This “dictionary” goes a bit beyond vocabulary by including helpful questions to stimulate vocabulary use, practice and further discussion. A few pages even include reading exercises and further activities, although these really show how the book is intended for ESL learners, since all questions and readings are in English only.

Japanese words are written in full script, including kanji and kana, which makes the vocabulary difficult to read for beginners (impossible if you haven’t studied katakana and hiragana, and just plain difficult if you haven’t mastered kanji or, at least, bought a kanji reference dictionary). The book ends with brief tidbits about grammar and pronunciation, along with a most useful vocabulary index (both English and Japanese), giving page numbers for every vocabulary word in the book.

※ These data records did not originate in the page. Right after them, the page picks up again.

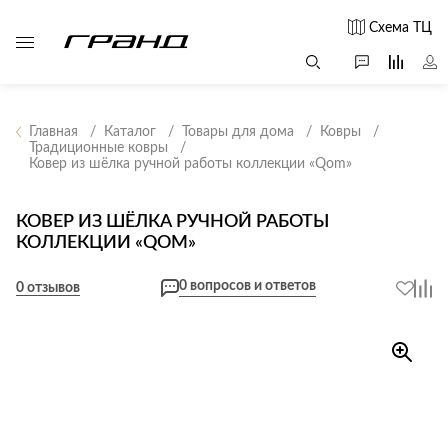
Схема ТЦ
Главная
Каталог
Товары для дома
Ковры
Традиционные ковры
Ковер из шёлка ручной работы коллекции «Qom»
Все столы и
Мягкая
Свет
столики
мебель
Бра
Г
КОВЕР ИЗ ШЁЛКА РУЧНОЙ РАБОТЫ
Журнальные
Диваны
КОЛЛЕКЦИИ «QOM»
Люстры
Г
столы
Кресла и мешки
с
Настольные
Консоли
0 вопросов и ответов
0 отзывов
Пуфы и
лампы
Кофейные
банкетки
Потолочные
столики
б
светильники
Обеденные
Сад и дача
Светильники
столы
С
Светодиодные
Письменные
в
Аксессуары для
ленты
столы
сада
Споты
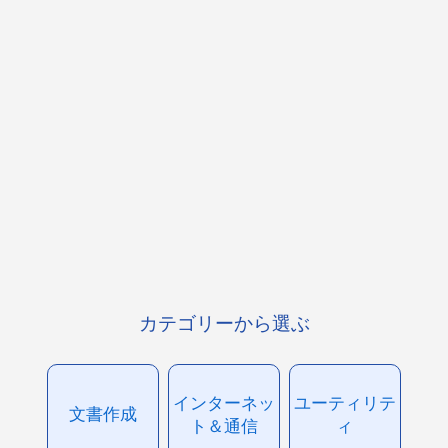
カテゴリーから選ぶ
インターネッ
ユーティリテ
文書作成
ト＆通信
ィ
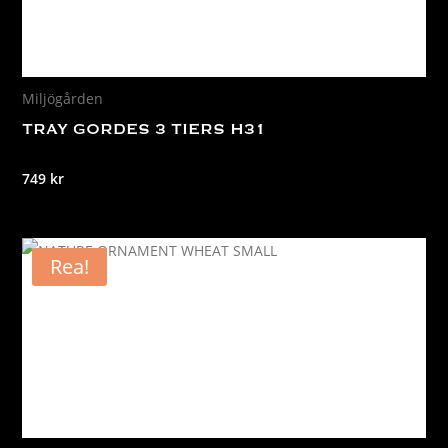
Miljögården
TRAY GORDES 3 TIERS H31
749
kr
Rea!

The Oxford Picture Dictionary presents a colorful, sleek, organized and highly visual overview of a good deal of basic Japanese vocabulary. It even crafts questions and activities to help students learn words, and the book is fully searchable through the index. With all this useful material, what are the downsides? It’s not really a dictionary, and requires too much memorization to be used as a lesson coursebook as is.

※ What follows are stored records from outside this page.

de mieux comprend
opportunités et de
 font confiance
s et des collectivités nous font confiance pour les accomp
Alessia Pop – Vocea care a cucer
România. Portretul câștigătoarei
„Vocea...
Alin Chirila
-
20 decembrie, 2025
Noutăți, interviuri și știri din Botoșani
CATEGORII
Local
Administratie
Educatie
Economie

The Japanese script without any furigana or transliteration makes it a chore at best to decipher each word, especially words in kanji. The text is clearly aimed at ESL learners, and leaves its other potential audience – Japanese learners – in the dark by failing to include the kind of information you would need to read these words. If you’re happy settling for a snazzy, thematic vocabulary reference that requires a bit of work to use, you’ll likely be satisfied with your purchase.